The founder of the biochemical healing method is the German physician Wilhelm Heinrich Schüßler (1821- 1898). In the first years of his medical career he devoted himself entirely to homeopathy, but was always looking for a “simplified therapy”. In 1873 he published an article in the “Allgemeine Homöopathische Zeitung” with the title “An abbreviated homeopathic therapy”.

Here he expressed that the general remedies had become dispensable for him. He works with twelve organic substances, so-called physiological functional remedies of the organism. In later publications, homeopathy is no longer mentioned and he explains this as follows: “My healing method is not homeopathic, because it is not based on the principle of similarity but on the physiological-chemical processes in the human organism.

“Physiology (from the Greek word Physis= nature) is the science of the chemical-physical processes in the living organism. Schüßler called his method of treatment biochemistry (from the Greek word Bios = life), because he had recognized that the construction and the viability of the human organism are essentially dependent on the presence of certain mineral salts, exactly these functional means – these are inorganic materials such as common salt, iron phosphate, calcium phosphate, calcium fluoride and others.
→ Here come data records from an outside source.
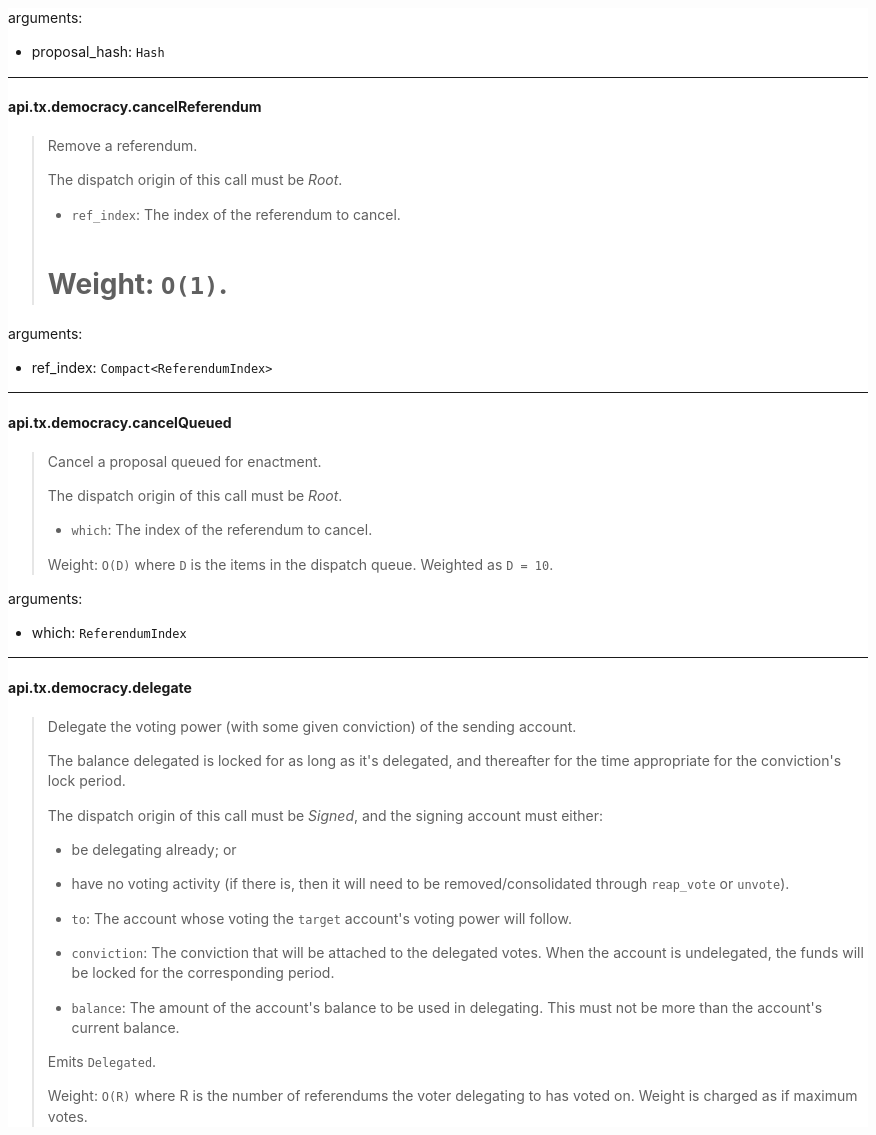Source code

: arguments: 
+ proposal_hash: `Hash`
<hr>

#### **api.tx.democracy.cancelReferendum**


> Remove a referendum.
>
> The dispatch origin of this call must be _Root_.
>
> - `ref_index`: The index of the referendum to cancel.
>
> # Weight: `O(1)`.

arguments: 
+ ref_index: `Compact<ReferendumIndex>`
<hr>

#### **api.tx.democracy.cancelQueued**


> Cancel a proposal queued for enactment.
>
> The dispatch origin of this call must be _Root_.
>
> - `which`: The index of the referendum to cancel.
>
> Weight: `O(D)` where `D` is the items in the dispatch queue. Weighted as `D = 10`.

arguments: 
+ which: `ReferendumIndex`
<hr>

#### **api.tx.democracy.delegate**


> Delegate the voting power (with some given conviction) of the sending account.
>
> The balance delegated is locked for as long as it's delegated, and thereafter for the
> time appropriate for the conviction's lock period.
>
> The dispatch origin of this call must be _Signed_, and the signing account must either:
>   - be delegating already; or
>   - have no voting activity (if there is, then it will need to be removed/consolidated
>     through `reap_vote` or `unvote`).
>
> - `to`: The account whose voting the `target` account's voting power will follow.
> - `conviction`: The conviction that will be attached to the delegated votes. When the
>   account is undelegated, the funds will be locked for the corresponding period.
> - `balance`: The amount of the account's balance to be used in delegating. This must
>   not be more than the account's current balance.
>
> Emits `Delegated`.
>
> Weight: `O(R)` where R is the number of referendums the voter delegating to has
>   voted on. Weight is charged as if maximum votes.
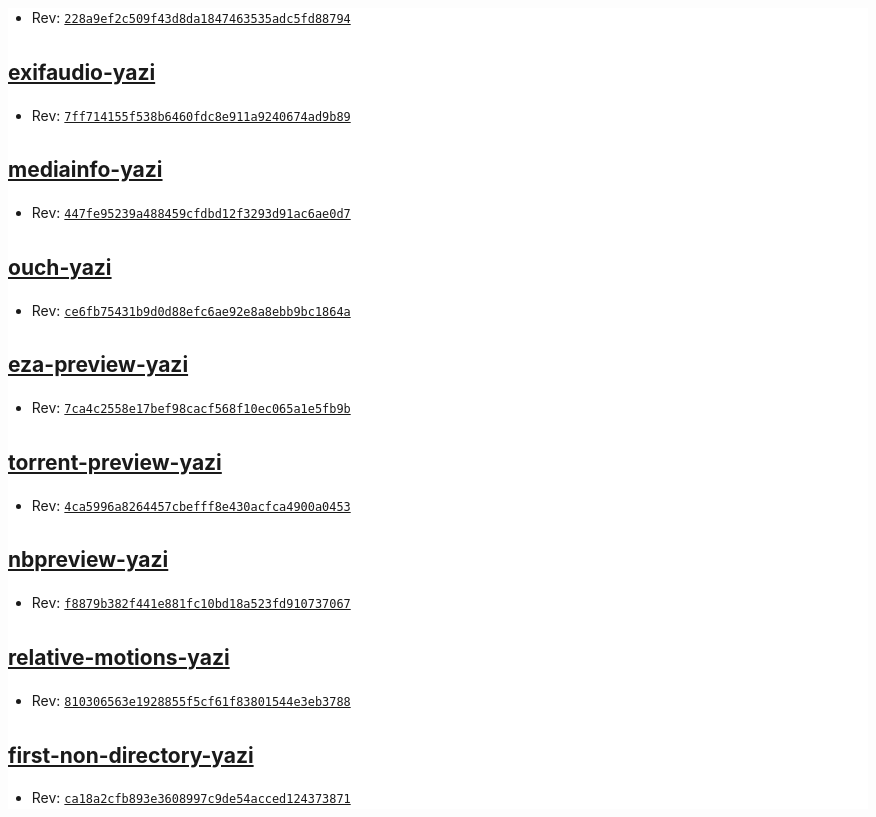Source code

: - Rev: [`228a9ef2c509f43d8da1847463535adc5fd88794`](https://github.com/Reledia/hexyl.yazi/commit/228a9ef2c509f43d8da1847463535adc5fd88794)

## [exifaudio-yazi](https://github.com/Sonico98/exifaudio.yazi)

- Rev: [`7ff714155f538b6460fdc8e911a9240674ad9b89`](https://github.com/Sonico98/exifaudio.yazi/commit/7ff714155f538b6460fdc8e911a9240674ad9b89)

## [mediainfo-yazi](https://github.com/boydaihungst/mediainfo.yazi)

- Rev: [`447fe95239a488459cfdbd12f3293d91ac6ae0d7`](https://github.com/boydaihungst/mediainfo.yazi/commit/447fe95239a488459cfdbd12f3293d91ac6ae0d7)

## [ouch-yazi](https://github.com/ndtoan96/ouch.yazi)

- Rev: [`ce6fb75431b9d0d88efc6ae92e8a8ebb9bc1864a`](https://github.com/ndtoan96/ouch.yazi/commit/ce6fb75431b9d0d88efc6ae92e8a8ebb9bc1864a)

## [eza-preview-yazi](https://github.com/sharklasers996/eza-preview.yazi)

- Rev: [`7ca4c2558e17bef98cacf568f10ec065a1e5fb9b`](https://github.com/sharklasers996/eza-preview.yazi/commit/7ca4c2558e17bef98cacf568f10ec065a1e5fb9b)

## [torrent-preview-yazi](https://github.com/kirasok/torrent-preview.yazi)

- Rev: [`4ca5996a8264457cbefff8e430acfca4900a0453`](https://github.com/kirasok/torrent-preview.yazi/commit/4ca5996a8264457cbefff8e430acfca4900a0453)

## [nbpreview-yazi](https://github.com/AnirudhG07/nbpreview.yazi)

- Rev: [`f8879b382f441e881fc10bd18a523fd910737067`](https://github.com/AnirudhG07/nbpreview.yazi/commit/f8879b382f441e881fc10bd18a523fd910737067)

## [relative-motions-yazi](https://github.com/dedukun/relative-motions.yazi)

- Rev: [`810306563e1928855f5cf61f83801544e3eb3788`](https://github.com/dedukun/relative-motions.yazi/commit/810306563e1928855f5cf61f83801544e3eb3788)

## [first-non-directory-yazi](https://github.com/lpanebr/yazi-plugins)

- Rev: [`ca18a2cfb893e3608997c9de54acced124373871`](https://github.com/lpanebr/yazi-plugins/commit/ca18a2cfb893e3608997c9de54acced124373871)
A deficiency leads to the inability to function first in the area of the cell, the cell group and finally the individual organs.

Functional incapacity in this sense means illness in general. The pathologist Professor Virchow defined this as “disease of the cell”. Schüßler was strongly influenced by him and they agreed that the basic cause of all life processes, as well as the cause for changes of organs and tissues is to be looked for in the excitability of the cell and that therefore the emergence and the nature of a disease is to be led back essentially to the activity of the cell.

Biochemical therapy

The realization that the normal activity of the cell is dependent on a normal content of inorganic salts, was for Schüßler the logical step to further expand his biochemical therapy. The deviation from the normal content, in particular the lack of these nutrient salts, he called the cause of the diseases. In case of illness, the deficit of inorganic substances should be compensated by medicinal supply.

Here, one should not think of a procedure such as “replacing what is missing with what is absent”, but rather of the triggering of a stimulus or the transmission of an information that repairs the cells to reabsorb the inorganic salts necessary for them in increased amounts from food. Today, Schüßler’s ideas can be easily understood, because the knowledge about the role of minerals and trace elements and the importance of a healthy diet have become common knowledge. The basics of such a biological or biochemical therapy can be found in the basic principles already described by Hippocrates and Paracelsus. In 1852, the Dutch physiologist Molleschott ensured a spread and awareness of Schüßler’s teaching with his publication “Circle of Life”.